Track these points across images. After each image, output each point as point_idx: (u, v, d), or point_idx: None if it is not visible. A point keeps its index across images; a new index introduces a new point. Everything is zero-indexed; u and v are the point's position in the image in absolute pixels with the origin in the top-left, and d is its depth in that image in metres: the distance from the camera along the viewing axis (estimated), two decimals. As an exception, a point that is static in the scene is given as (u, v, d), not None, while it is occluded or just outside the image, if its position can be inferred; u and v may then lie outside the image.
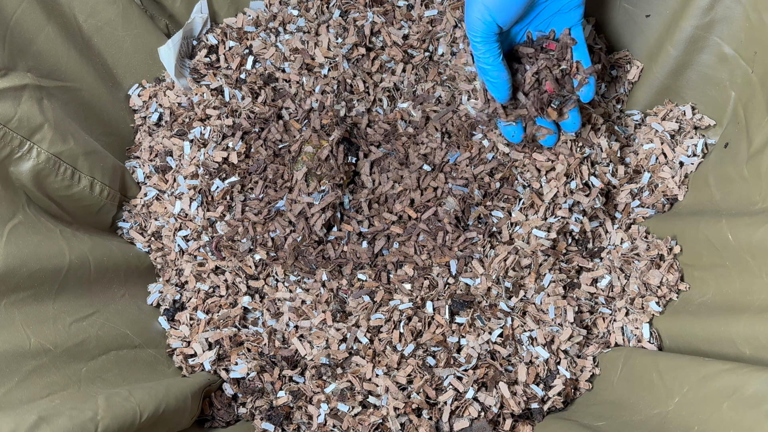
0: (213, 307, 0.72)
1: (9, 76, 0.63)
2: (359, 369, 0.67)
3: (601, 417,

== == ==

**Description of the task**
Would you print all the entries again exactly, minus any pictures?

**Result of the task**
Track these points across images. After each image, output each point as point_idx: (u, v, d), or point_idx: None if it is not visible. A point keeps its index across images; a new index introduces a new point. Everything is zero-indexed; u and v are the point's position in the image in absolute pixels with the origin in the top-left, and d is its depth in that image in metres: the distance from the camera along the viewing axis (estimated), two decimals. As an exception, a point that is static in the scene is given as (u, v, d), not None, while it is occluded or just outside the image, if its position can be inferred; u and v may then lie outside the image.
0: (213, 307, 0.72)
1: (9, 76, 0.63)
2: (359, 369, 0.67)
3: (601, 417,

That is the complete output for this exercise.